Lens distortion estimation data
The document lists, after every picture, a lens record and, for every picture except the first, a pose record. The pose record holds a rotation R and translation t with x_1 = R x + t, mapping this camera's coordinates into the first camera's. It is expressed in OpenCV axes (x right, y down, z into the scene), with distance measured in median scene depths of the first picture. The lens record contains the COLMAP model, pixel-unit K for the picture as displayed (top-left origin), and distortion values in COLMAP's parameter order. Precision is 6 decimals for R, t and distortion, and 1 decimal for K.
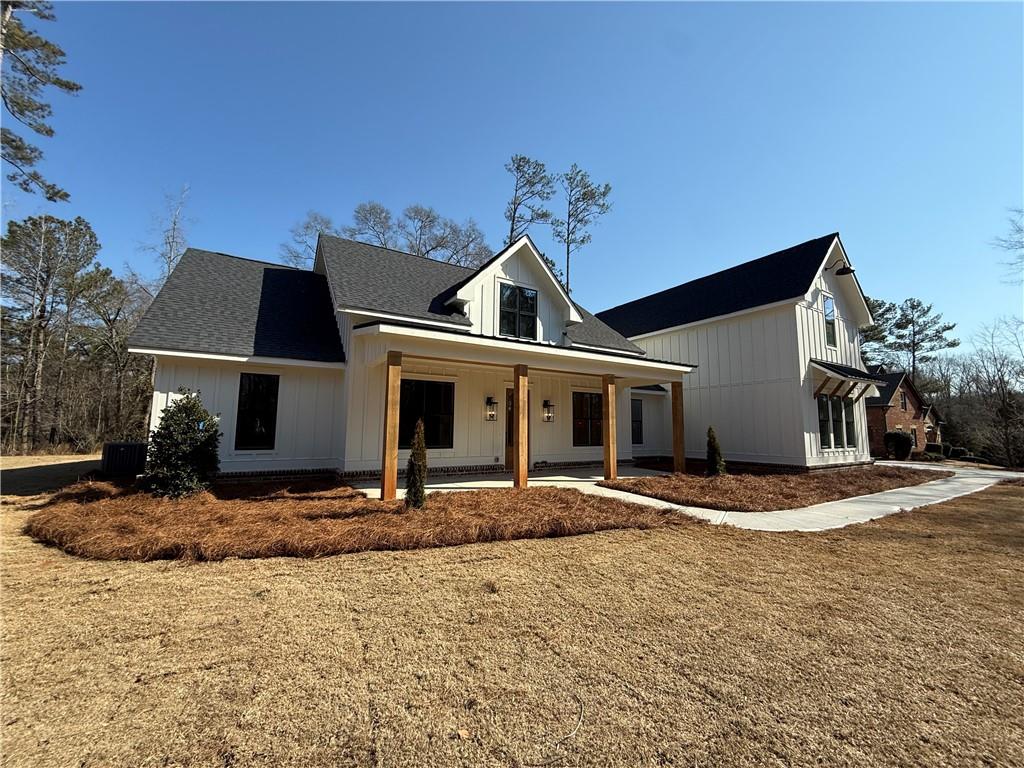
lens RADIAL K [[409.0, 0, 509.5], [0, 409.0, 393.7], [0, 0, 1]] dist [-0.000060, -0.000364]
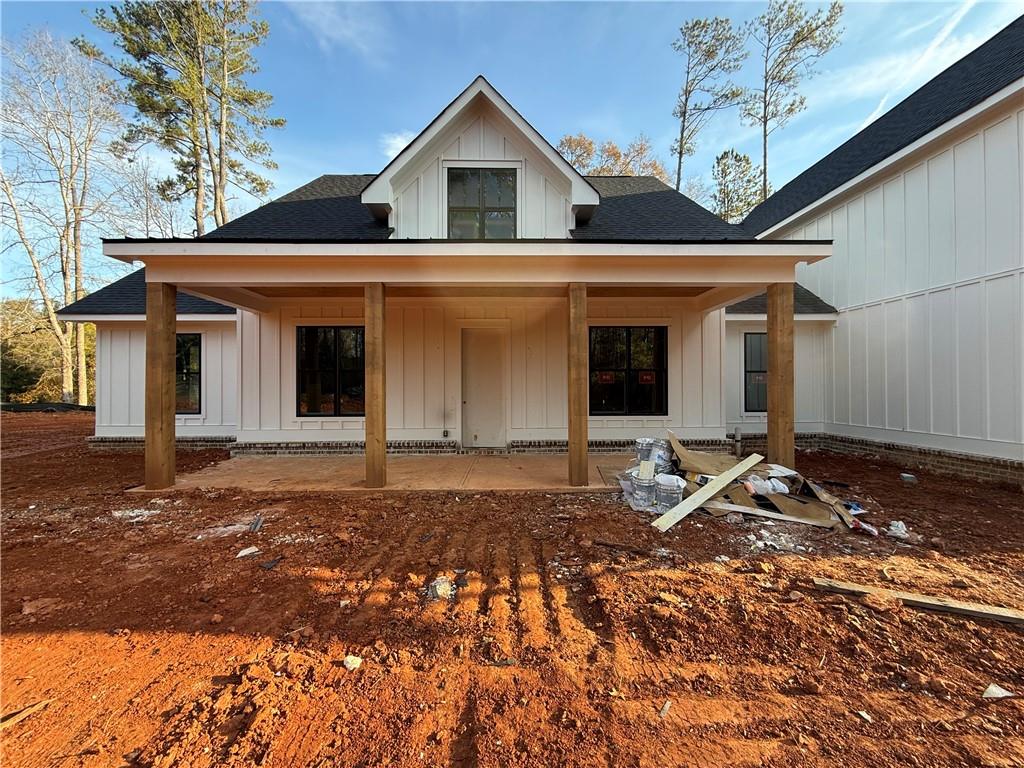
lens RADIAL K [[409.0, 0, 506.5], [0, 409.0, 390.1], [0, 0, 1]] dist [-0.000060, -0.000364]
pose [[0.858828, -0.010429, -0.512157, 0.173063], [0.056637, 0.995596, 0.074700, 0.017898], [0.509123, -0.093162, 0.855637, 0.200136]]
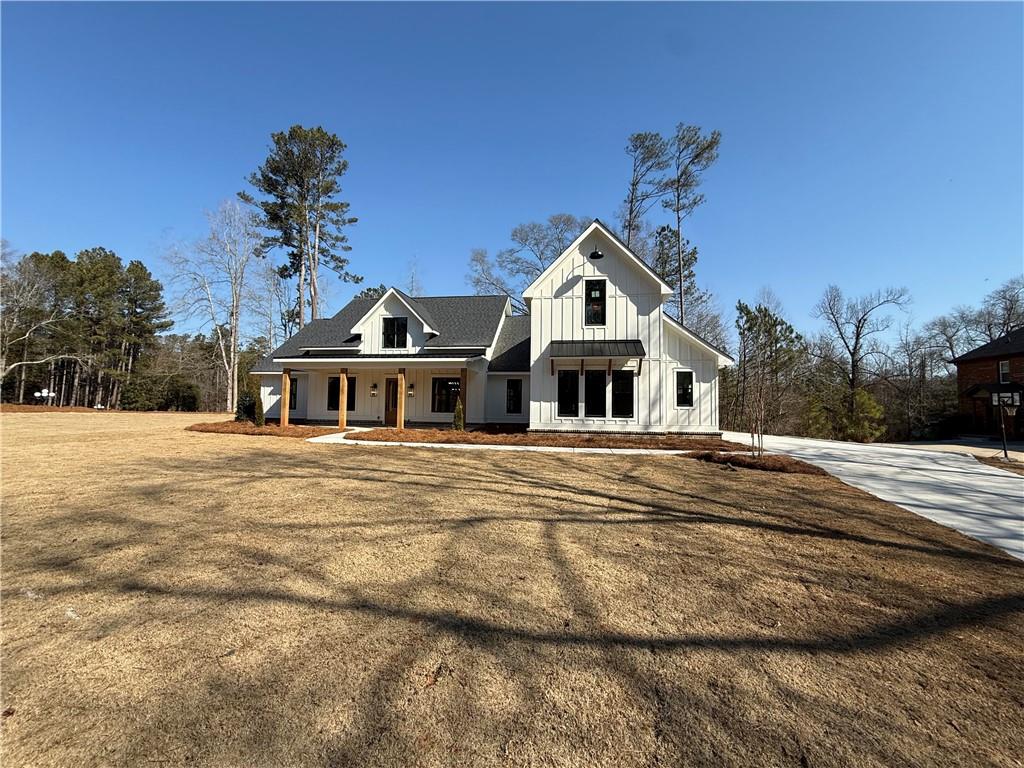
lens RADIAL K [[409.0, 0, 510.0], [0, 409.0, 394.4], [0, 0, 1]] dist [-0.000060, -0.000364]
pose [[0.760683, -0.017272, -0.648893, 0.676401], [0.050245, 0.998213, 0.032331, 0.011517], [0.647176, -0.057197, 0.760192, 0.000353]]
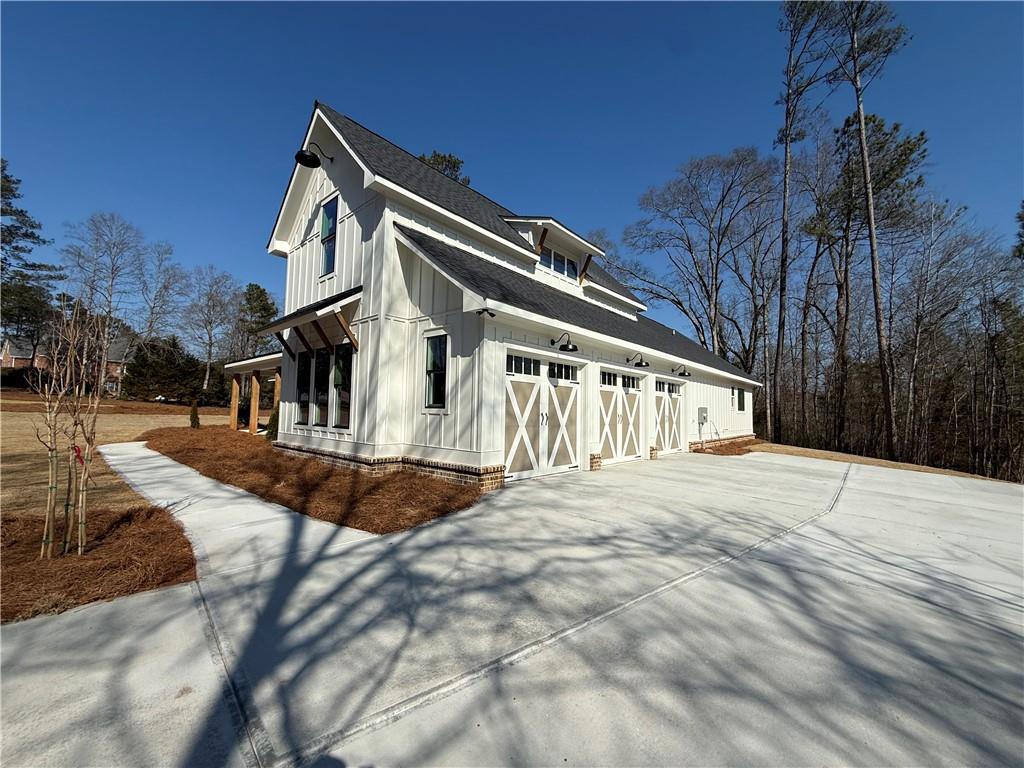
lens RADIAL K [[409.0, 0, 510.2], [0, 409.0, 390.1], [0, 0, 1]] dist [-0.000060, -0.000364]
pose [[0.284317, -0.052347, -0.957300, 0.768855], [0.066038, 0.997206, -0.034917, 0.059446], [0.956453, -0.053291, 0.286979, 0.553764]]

- TO DO -
Retype the whole listing above line for line without altering any character, and leave the pictures out.

- PROBLEM SOLUTION -
The document lists, after every picture, a lens record and, for every picture except the first, a pose record. The pose record holds a rotation R and translation t with x_1 = R x + t, mapping this camera's coordinates into the first camera's. It is expressed in OpenCV axes (x right, y down, z into the scene), with distance measured in median scene depths of the first picture. The lens record contains the COLMAP model, pixel-unit K for the picture as displayed (top-left origin), and distortion values in COLMAP's parameter order. Precision is 6 decimals for R, t and distortion, and 1 decimal for K.
lens RADIAL K [[409.0, 0, 509.5], [0, 409.0, 393.7], [0, 0, 1]] dist [-0.000060, -0.000364]
lens RADIAL K [[409.0, 0, 506.5], [0, 409.0, 390.1], [0, 0, 1]] dist [-0.000060, -0.000364]
pose [[0.858828, -0.010429, -0.512157, 0.173063], [0.056637, 0.995596, 0.074700, 0.017898], [0.509123, -0.093162, 0.855637, 0.200136]]
lens RADIAL K [[409.0, 0, 510.0], [0, 409.0, 394.4], [0, 0, 1]] dist [-0.000060, -0.000364]
pose [[0.760683, -0.017272, -0.648893, 0.676401], [0.050245, 0.998213, 0.032331, 0.011517], [0.647176, -0.057197, 0.760192, 0.000353]]
lens RADIAL K [[409.0, 0, 510.2], [0, 409.0, 390.1], [0, 0, 1]] dist [-0.000060, -0.000364]
pose [[0.284317, -0.052347, -0.957300, 0.768855], [0.066038, 0.997206, -0.034917, 0.059446], [0.956453, -0.053291, 0.286979, 0.553764]]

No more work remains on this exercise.